Communities in the Peruvian Andes also celebrate Día de los Difuntos, but honoring ancestors has been part of Quechua culture for thousands of years. The dead appear in Andean mythology’s three realms of the Inca: a snake represents the dead in the world below, the puma roams the surface world, and a condor flies in the world above.
The Andean Cross

The realms of the Inca are symbolized in the Andean chakana cross. Its step pattern is a bridge that connects opposite worlds—light and darkness, day and night, and the human world to the higher world of the sun god Inti.
The Inca were astronomers, and marked the summer and winter solstice, so the geometry of the chakana represents the Southern Cross constellation. The chakana is often incorporated into ceramics, textiles, and sculptures.
Sacred coca leaves, held as a fanned-out trio, also represent the three realms. The leaves are present at births, engagements, weddings, religious festivals, funerals, and Día de los Difuntos altars—all milestones throughout life and death in Andean culture.
Sarita Colonia

In Lima, it’s everyday—not just Day of the Dead—that people visit the common grave where Sarita Colonia is buried. Though the church hasn’t canonized her, many Limeños consider her a saint and protector of the poor or migrants from the Andes who journey to Lima in search of a better life.
Sarita wanted to be a nun; however, at age 15 she had to take care of her siblings after her mother died. Despite an impoverished life, Sarita Colonia gave whatever she earned to the poor. At 26, she died of malaria.

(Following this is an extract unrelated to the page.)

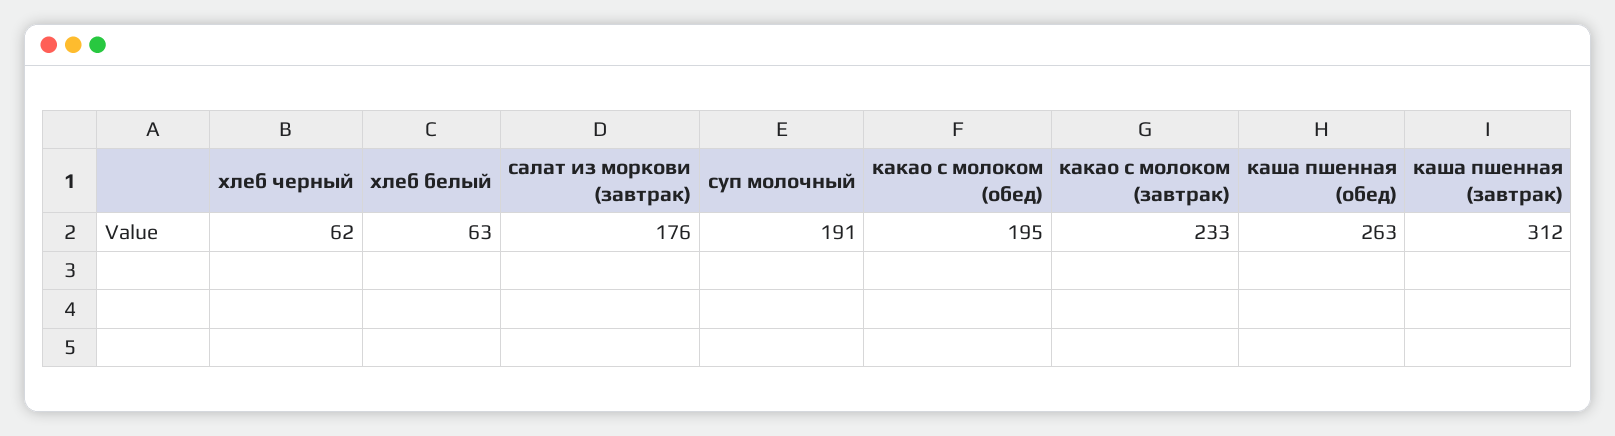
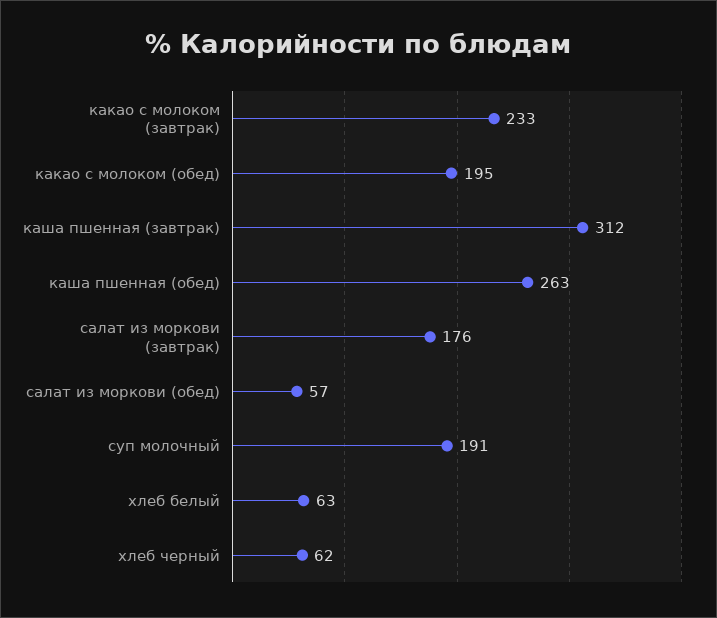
салат из моркови (обед): none -> 57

Over time, Sarita gained devout followers who pray at her tomb and offer gratitude for her miracles. Throughout Lima, she is very much among the living and murals of Sarita are embedded in the urban landscape.
La Sarita
Peruvian rock band, La Sarita, honors Lima’s saint. Their song “Mamacha Simona” evokes melancholy and combines urban rock with Andean Huayno music, while the title refers to a sacred mountain near Cusco.

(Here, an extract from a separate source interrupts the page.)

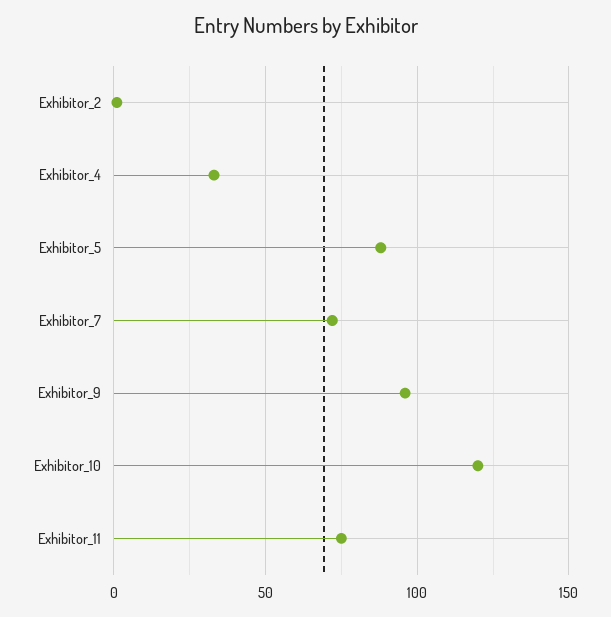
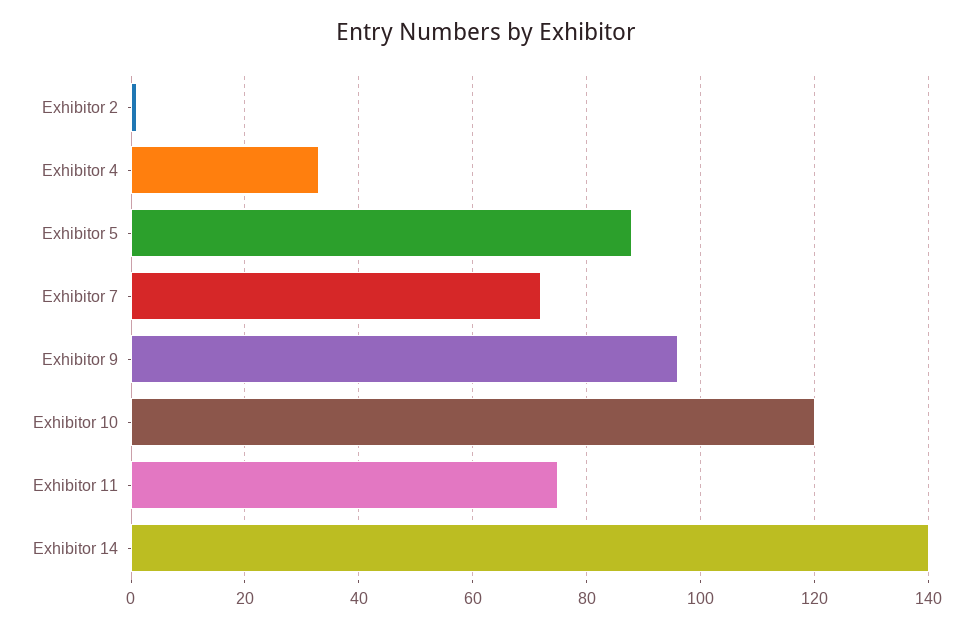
Exhibitor 14: none -> 140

The Dead Woman’s Pass and Poem
One day in 2010, I ran the Inca Trail Marathon to Machu Picchu, a route that takes hikers four days to cover on foot across four high-elevation mountain passes. At almost 14,000 feet above sea level, Warmiwañusca, or Dead Woman’s Pass, resembles the silhouette of a woman lying down.

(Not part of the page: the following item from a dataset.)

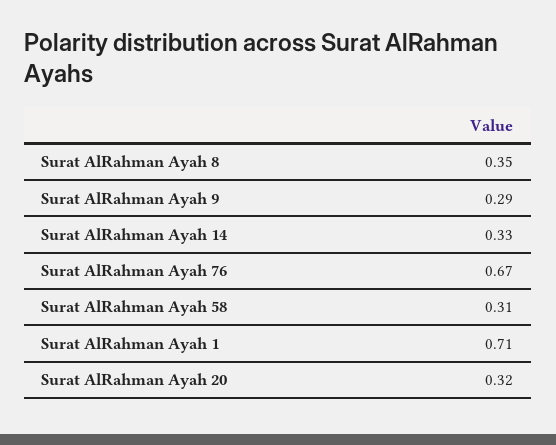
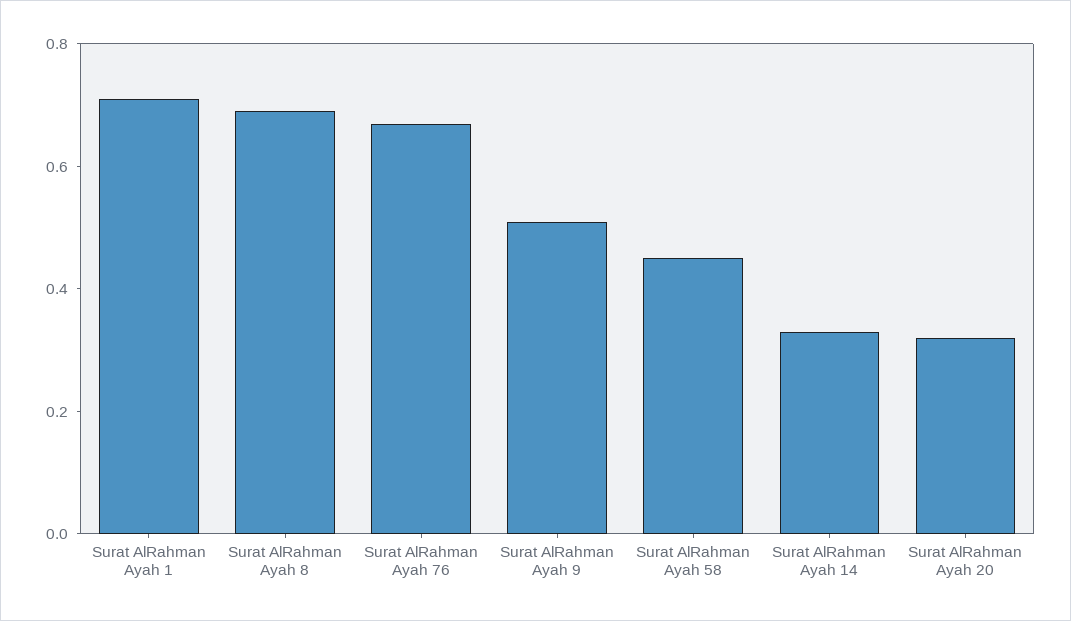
Surat AlRahman Ayah 8: 0.35 -> 0.7
Surat AlRahman Ayah 9: 0.29 -> 0.5
Surat AlRahman Ayah 58: 0.31 -> 0.45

Pablo Neruda wrote about Machu Picchu after visiting the famed Inca ruin, and he also penned a poem called The Dead Woman. The powerful visuals and suffering impacted me ever since I first read it long ago:
if you, beloved, my love / if you have died / all the leaves will fall on my breast / it will rain on my soul night and day / the snow will burn my heart / I shall walk with frost and fire and death and snow / my feet will want to walk to where you are sleeping / but I shall stay alive
Dishes from the Dead
Pasta and Potatoes, the Peruvian Way is about the spaghetti with red sauce dish that I’ve inherited from my grandmother and that I learned to cook from my mother:
The combinado of tallarines rojos and papa a la huancaína is a unique mélange of Italian and Andean cuisines. It connects me not just to my childhood, but also to my mother’s youth, when my grandmother prepared this combinado for their family beach picnics during summer weekends in Lima of the 1940s.
Three Generations of Fathers, One Timeless Afro-Peruvian Breakfast tells the story of the rice and beans fritter that I learned to cook from my father, and that he learned to cook from his father:
As family cooks, we may not see our children or grandchildren grow up to make our traditional foods. All we can do is cook for them, and hope that the recipes are passed on. And if those dishes survive generations, then the cooks who prepared them will continue to live on among us.
This Día de los Difuntos, I’ve been thinking a lot about my ancestors, and how cooking connects me to them. Some dishes remind me of my grandparents who have passed, but other dishes, and their ingredients, connect me to my pre-colonial Indigenous ancestors. So when I cook, my kitchen becomes an altar, and my ancestors join me to cook our dishes.